The process of digital conversion of the PIR catalog continues, with future plans to include digital download availability and mobile communications applications.
“We’re working actively with some of the mobile aggregators so we’ll also have the music available for mobile downloads, ringtones and ringbacks, and even get Gamble & Huff’s voices in there,” says Chuck Gamble, who wants to raise the profile of the two founders along with the music. “Everybody knows our music, and secondly they know our artists, but not everybody always knows it’s Gamble & Huff. It’s different from Quincy Jones and Berry Gordy, where those men for some portion of their music career were always at the awards shows.”
Part of the reason Gamble & Huff have not been on the national stage in recent years is that they have directed their energies toward their hometown. Gamble in particular has helped revitalize some of Philadelphia’s poorer neighborhoods, creating low-income housing through his Universal Companies and working to reposition Philadelphia as the cradle of R&B music and history.
His efforts have resulted in the relocation of the embattled Rhythm & Blues Foundation from Washington, D.C., with its first Pioneer Awards ceremonies in two years to be held June 29 at Philly’s Park Hyatt Hotel. Among the honorees will be Gamble & Huff’s label inspiration, Berry Gordy.
Also, Gamble & Huff are primary forces behind the establishment of an R&B Music Center within the city, which would house the Rhythm & Blues Foundation, musical archives, restaurants, music companies, educational facilities and performance spaces.
“We’ve engaged the governor, the mayor, the city council and the chamber of commerce and asked them to support it, much like Nashville, when they made it the center of country music,” Gamble says. “What we’re proposing is an entertainment strategy for the city of Philadelphia, which has been accepted, and we’re working to create Philadelphia as the home of rhythm and blues.”
In the coming year, Chuck Gamble says the songwriting and production duo will be more visible as the pair celebrate the 45th anniversary of their partnership with a number of events and plan another hits compilation, among other projects now in development.

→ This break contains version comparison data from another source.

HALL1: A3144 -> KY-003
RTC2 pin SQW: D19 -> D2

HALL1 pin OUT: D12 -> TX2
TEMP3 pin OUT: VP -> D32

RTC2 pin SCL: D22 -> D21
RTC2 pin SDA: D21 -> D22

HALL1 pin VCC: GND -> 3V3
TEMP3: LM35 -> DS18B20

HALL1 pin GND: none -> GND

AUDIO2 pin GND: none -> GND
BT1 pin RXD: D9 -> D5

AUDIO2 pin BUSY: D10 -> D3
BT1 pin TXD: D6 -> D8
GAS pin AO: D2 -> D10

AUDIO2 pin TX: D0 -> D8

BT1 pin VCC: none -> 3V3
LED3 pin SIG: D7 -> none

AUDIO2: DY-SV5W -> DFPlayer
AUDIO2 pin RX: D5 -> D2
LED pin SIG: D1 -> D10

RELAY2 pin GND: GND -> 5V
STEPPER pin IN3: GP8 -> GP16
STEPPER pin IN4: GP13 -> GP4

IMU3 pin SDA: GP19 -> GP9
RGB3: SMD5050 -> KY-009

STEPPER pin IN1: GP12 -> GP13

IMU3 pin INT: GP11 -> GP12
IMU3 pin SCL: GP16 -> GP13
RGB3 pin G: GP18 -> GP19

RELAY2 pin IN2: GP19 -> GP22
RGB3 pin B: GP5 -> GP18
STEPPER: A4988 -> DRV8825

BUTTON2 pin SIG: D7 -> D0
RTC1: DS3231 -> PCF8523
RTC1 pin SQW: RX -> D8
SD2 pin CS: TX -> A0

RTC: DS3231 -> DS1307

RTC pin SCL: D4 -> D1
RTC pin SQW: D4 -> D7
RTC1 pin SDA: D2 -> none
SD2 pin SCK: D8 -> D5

Ever the musician, Huff has been working on a new solo jazz album.
In addition, Gamble & Huff have authorized a documentary film titled “Message in the Music,” currently being produced by Philadelphia media personality Dyana Williams and noted author Nelson George, and directed by Jack Benson. Slated for completion later this year, the film will feature interviews with Gamble & Huff as well as 30 entertainers and PIR associates past and present, with Will Smith set to narrate and Gerald Levert writing the score.
Looking back, Gamble & Huff still cannot believe the amount of music they were able to churn out in a few short years. Gamble says, “‘For the Love of Money’ just won’t stop. ‘The Apprentice’ has it; anything involving money they use it, it’s the money song. ‘When Will I See You Again’ by the Three Degrees is still a big song around the world. So many songs, you know? ‘Wake Up Everybody.’ And ‘Love Train,’ look what’s happening with the Coors commercial. It’s got a new life to it already, the lyrics apply to today just as much as they did back then.”